ロング・エンゲージメント


★film rating: B+
※A、B、Cの3段階を、さらにそれぞれ+、non、-で評価しています。

第一次大戦下のフランス。若いマチルド(オドレイ・トトゥ)は、幼馴染である婚約者マネク(ギャスパー・ウリエル)の戦死を聞くが信じられない。やがて、軍法会議で死刑を宣告されたマネクを含めた5人が、ドイツ軍との中間地帯に置き去りにされて死んだということが分かる。が、それは本当なのだろうか。果たして戦場で何が起きたのか。彼女はマネクの生存を確信し、終戦後、己の直感を頼りに真相に迫ろうとする。

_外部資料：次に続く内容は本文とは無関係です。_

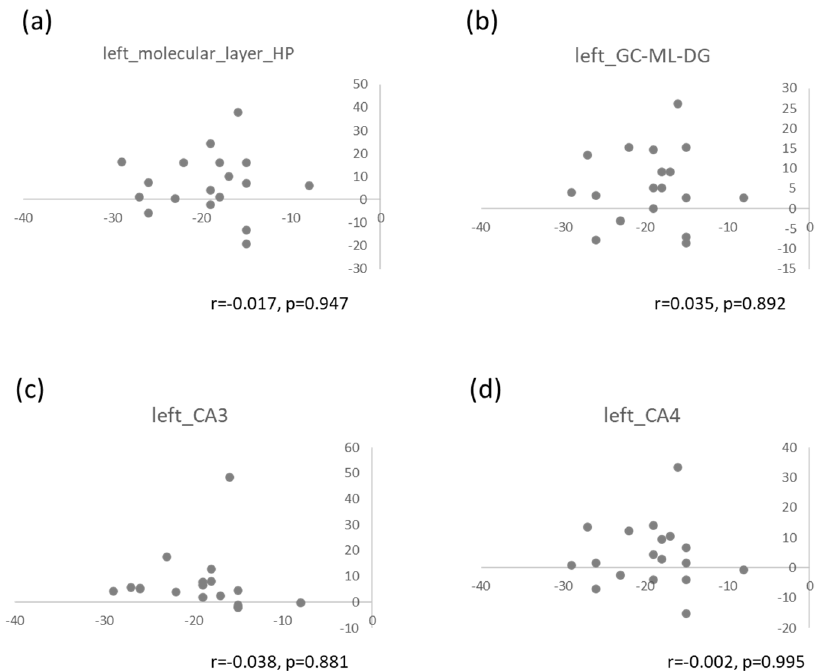
Figure 4. Di ff erence in the HAMD score and in the volume of the left molecular layer ( a ), left GC-ML-DG ( b ), left CA3 ( c ), and left CA4 ( d ). X-axis shows the di ff erence of the HAMD score baseline and 6 months; Y-axis shows the di ff erence of volume (mm 3 ) at baseline and 6 months.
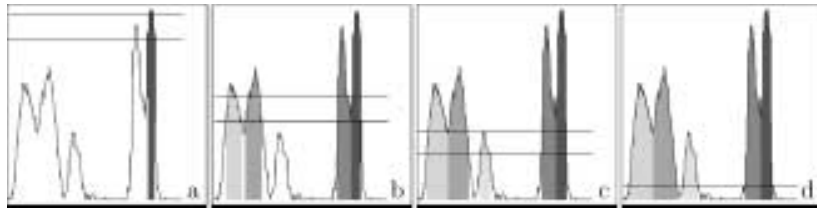
Fig. 5. Steps in the initial segmentation process. The two horizontal lines represent the upper and the lower threshold. New objects are found every time an unlabeled object reaches above the upper threshold. All pixels connected to a labeled object reaching above the lower threshold are given the same label. All the objects in the image are labeled as the thresholds slide down to the object-background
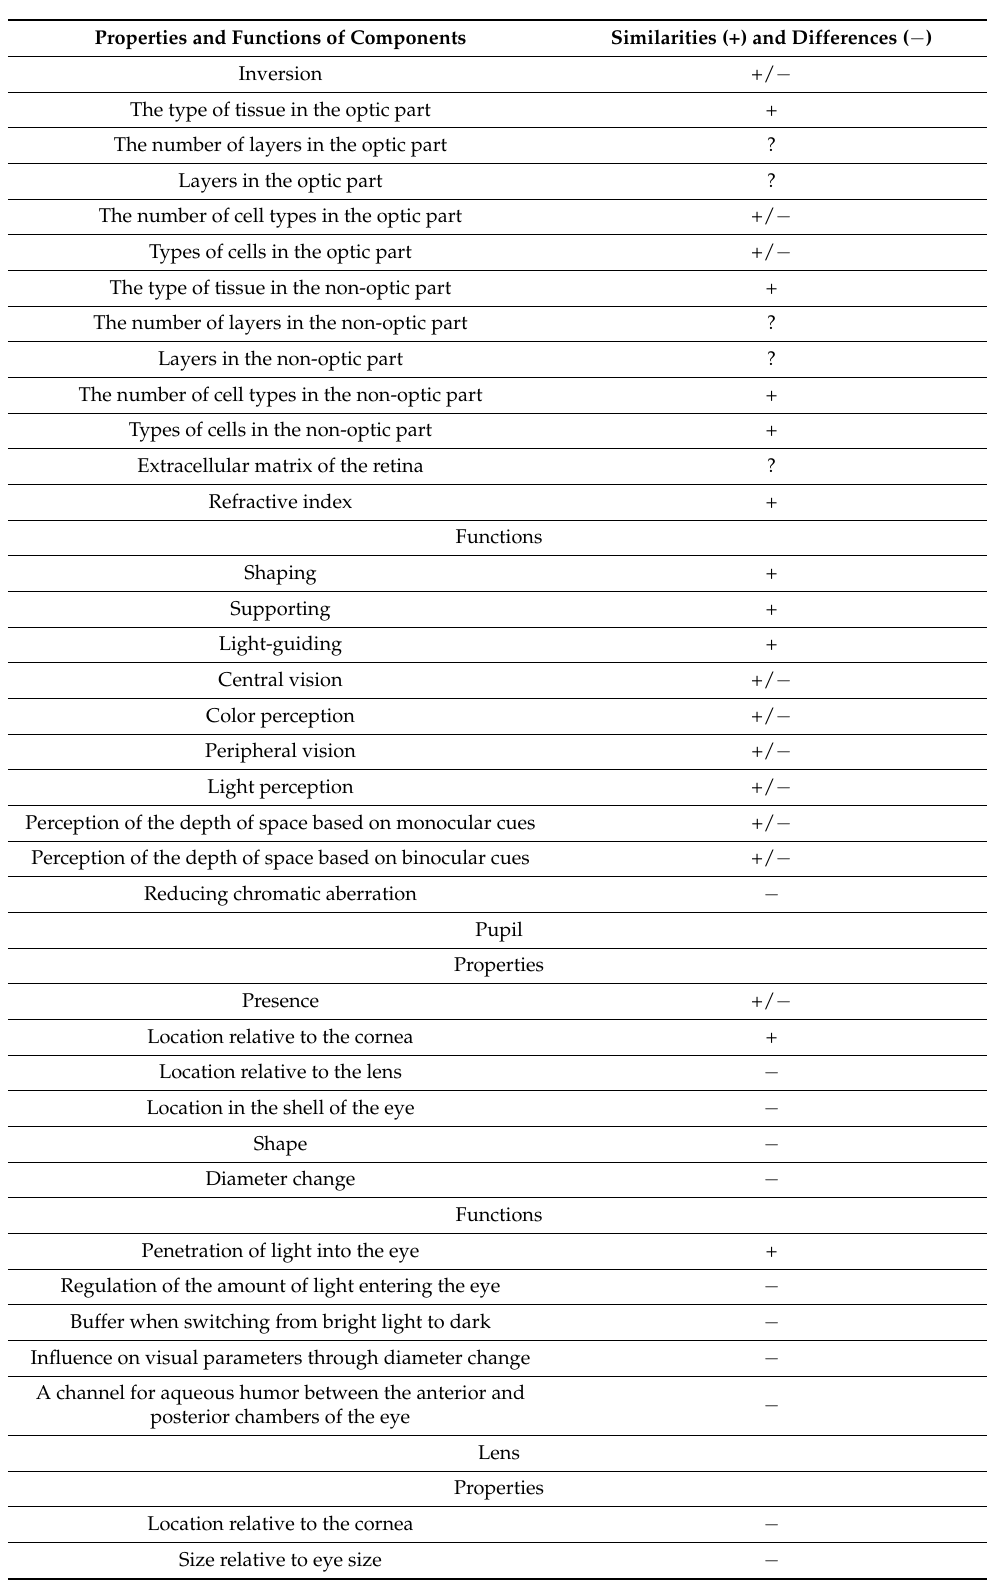
Table 1. Cont. Properties and Functions of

デリカテッセン』(1991)や『ロスト・チルドレン』(1995)といった、偏執狂的なまでに細部にのみこだわり、いわゆる物語映画を放棄していた監督ジャン=ピエール・ジュネも、今やすっかり映画の語り部になろうとしているようだ。そこに行き着くまでには、ハリウッドでの苦闘を強いられた『エイリアン4』(1997)の存在や、心機一転フランスに戻っての『アメリ』(2001)の大成功があるにせよ、物語性に加えて、まさかジュネ作品に映画としての風格とかスケール感までもが備わるようになるとは。と言っても、映像や小道具・大道具に対するこだわりは半端ではなく、幼児的な毒やユーモアも忘れていない。自らの持ち味を生かしつつも大作も監督出来るようになったことを、ここは喜びたいものだ。

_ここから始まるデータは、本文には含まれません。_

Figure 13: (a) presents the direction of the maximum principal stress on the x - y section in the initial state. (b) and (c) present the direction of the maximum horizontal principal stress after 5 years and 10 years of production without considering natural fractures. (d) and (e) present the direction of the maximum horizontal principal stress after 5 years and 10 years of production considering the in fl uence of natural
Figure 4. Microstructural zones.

映画はマチルドが謎を追う現在を描きながら、過去の戦場での場面を挿入していく形を取っている。さらには幼いマチルドとマネクの恋や、現在進行している連続殺人事件を絡め、時空と場所が交錯した立体的な構成になっている。血と冷たい泥に覆われた凄惨な戦場と、幼い恋人たちが灯台の上で走り回る暖かでロマンティックな映像が、違和感無く同居しているのがこの映画なのである。

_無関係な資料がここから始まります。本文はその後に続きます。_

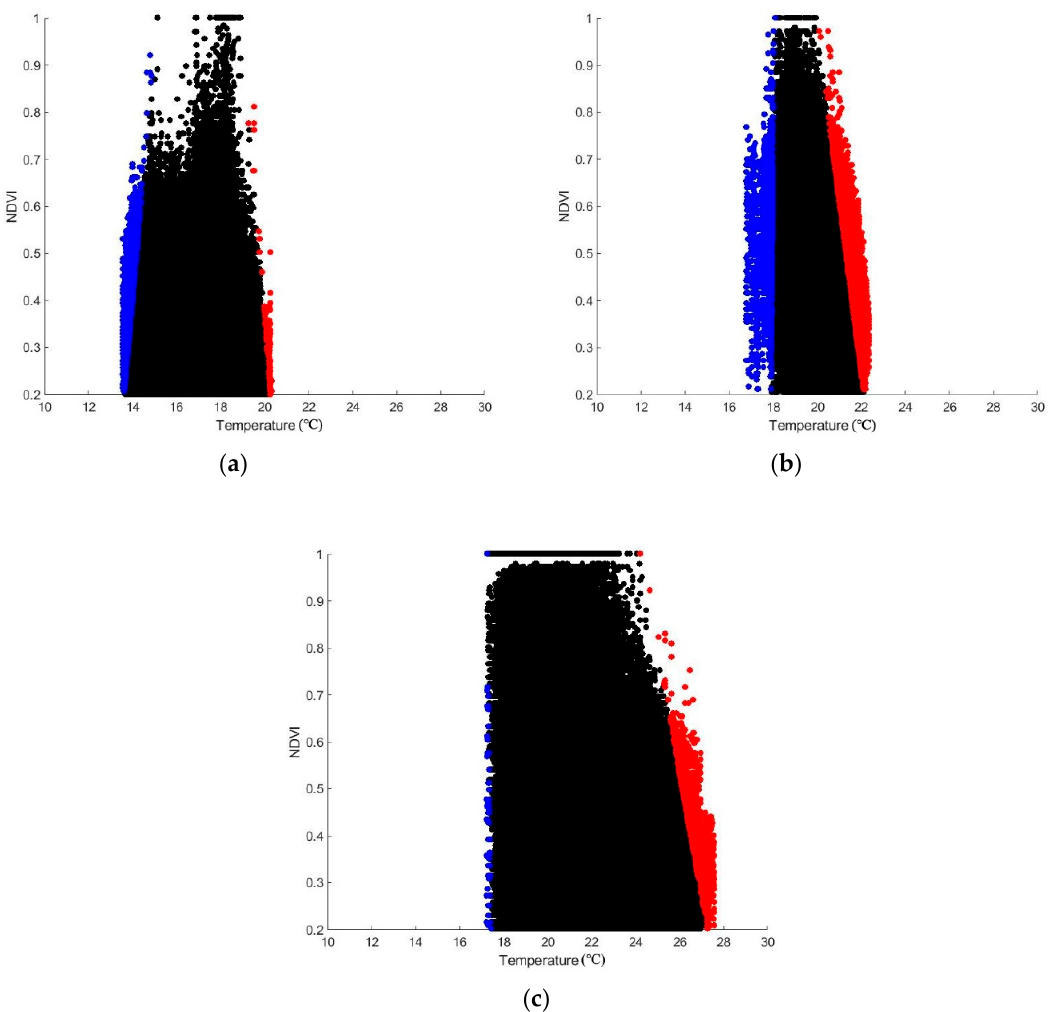
Figure 5. The dry and wet edges of the Ts-NDVI space. ( a ) Site A1; ( b ) Site B1; ( c ) Site C1. The points of the dry edge are in red color; the points of the wet edge are in blue color.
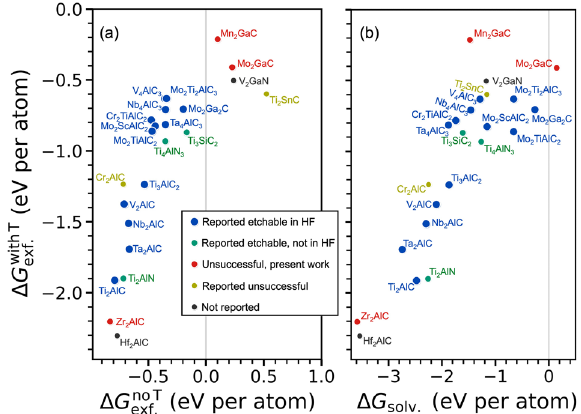
Fig. 1 Comparison of exfoliation and solvation free energies of MAX phases. Exfoliation free energies for the chemical exfoliation of MAX phases when including termination groups on the resulting ) compared to a the exfoliation free energy without MXene ( Δ G with T exf : ) and b the solvation free energies ( Δ G solv. ). terminations ( Δ G no T exf : Notice that the graphs in ( a ) and ( b ) share the same y -axis. Exfoliation and solvation free energies were calculated with Eqs. (2) and (3), respectively, for pH = 0 and an ion concentration of 10 − 3 mol dm − 3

幼いときに両親を亡くし、叔父(常連ドミニク・ピノン)叔母夫婦に育てられたマチルドは、相続した遺産を使って探偵に生き証人を探させ、遺産を管理している弁護士(個人的なご贔屓アンドレ・デュソリエ)も使って、マネクの行方を探り出そうとする。彼女の行動原理は殆どが直勘であり、その行動に振り回されるのは周りの大人たちだ。映画はヒロインに足が悪いという枷を与えながら、車椅子を使って見知らぬ他人の同情心を引いて利用するのも躊躇しない、という性格までも与えた。マチルドを演じるオドレイ・トトゥのルックスと演技、それに演出が相まって、余計に幼児性が強調されており、そのしたたかさ、ずるさを見て感情移入出来るかどうか。自己中心的な人物がフランス映画らしいとも言えるが、同時に日本人観客にとって映画に対する好き嫌いが極端に分かれる可能性をも秘めている。この点は『アメリ』と似ている。


似ているといえば、ヒロインがパズルのような謎を解いていくプロットもそうだ。セバスティアン・ジャプリゾのミステリ『長い日曜日』が原作なので、こういった趣向はジュネの持ち味の1つと考えて良いだろう。


マチルドが真相を突き止めんとする幹になる部分は、まるでミステリ映画のよう。どこまでが原作通りなのかは不明だが、兵士たちの遺品や暗号文、目撃者なぞの証人に当たったりと、道具立てに不足はない。しかし正直に言って、その部分は成功していない。本来はぐいぐいと押し進めるべき線が細い上に、不親切さゆえの分かりにくさもあり、ジュネの語り部としての力不足を感じてしまう。事件に関連した複雑な人間関係も、台詞での説明に頼っているようでは誰が誰やら分かりにくいし、『L.A.コンフィデンシャル』(1997)のようなハードボイルドならいざ知らず、その手法がこの映画に似つかわしいとは思えない。もう少し映像で説明する丁寧さが欲しかったところだ。よって、事件の謎が解き明かされることはあっても、カタルシスには程遠いものとなっている。


そういった大いなる欠点があるにせよ、この映画には独特の風味がある。ジュネらしく捻った登場人物や映像は、魅力に溢れている。郵便配達夫と叔父の、まるで子供の意地の張り合いは楽しいし、戦場で頼りになる愛すべき便利屋は非常に魅力的な人物造形だ。ねじ巻き式木製の義手で胡桃の殻を割るバーテンダーや、戦場病院の高い天井に浮かぶ飛行船といった、どこかファンタスティックな描写は、この映画ならではの個性となっている。一転してその飛行船が凄惨な地獄絵図を呼ぶのも、童心と残酷さが同居するこの映画らしい。自らの持ち味を生かしつつも、冷徹なリアリズムに満ちた戦場の描写で新境地を開き、多元的・複眼的な視点で戦場での生と死、希望を描こうとしたジュネの野心は、必ずしも成功していない部分も含めて、いびつな魅力を紡ぎ出した。また、無慈悲な戦場を寒色系で、その他の場面をセピア調に染め上げた映像も素晴らしい。細部まで意匠が凝らされたプロダクション・デザインと共に、1つの世界を造り上げている。


ロスト・チルドレン』でも組んだアンジェロ・バダラメンティによる冒頭の小ぶりな音楽が、映画が進むに連れてオーケストラ主体のたおやかな響きを聴かせるのも効果的だ。役者では、チェッキー・カリョらフランス人俳優たちも良いが、とあるハリウッド・スターのあっと驚く出演と、その女優としての変わらぬパワーの健在ぶりが印象的だった。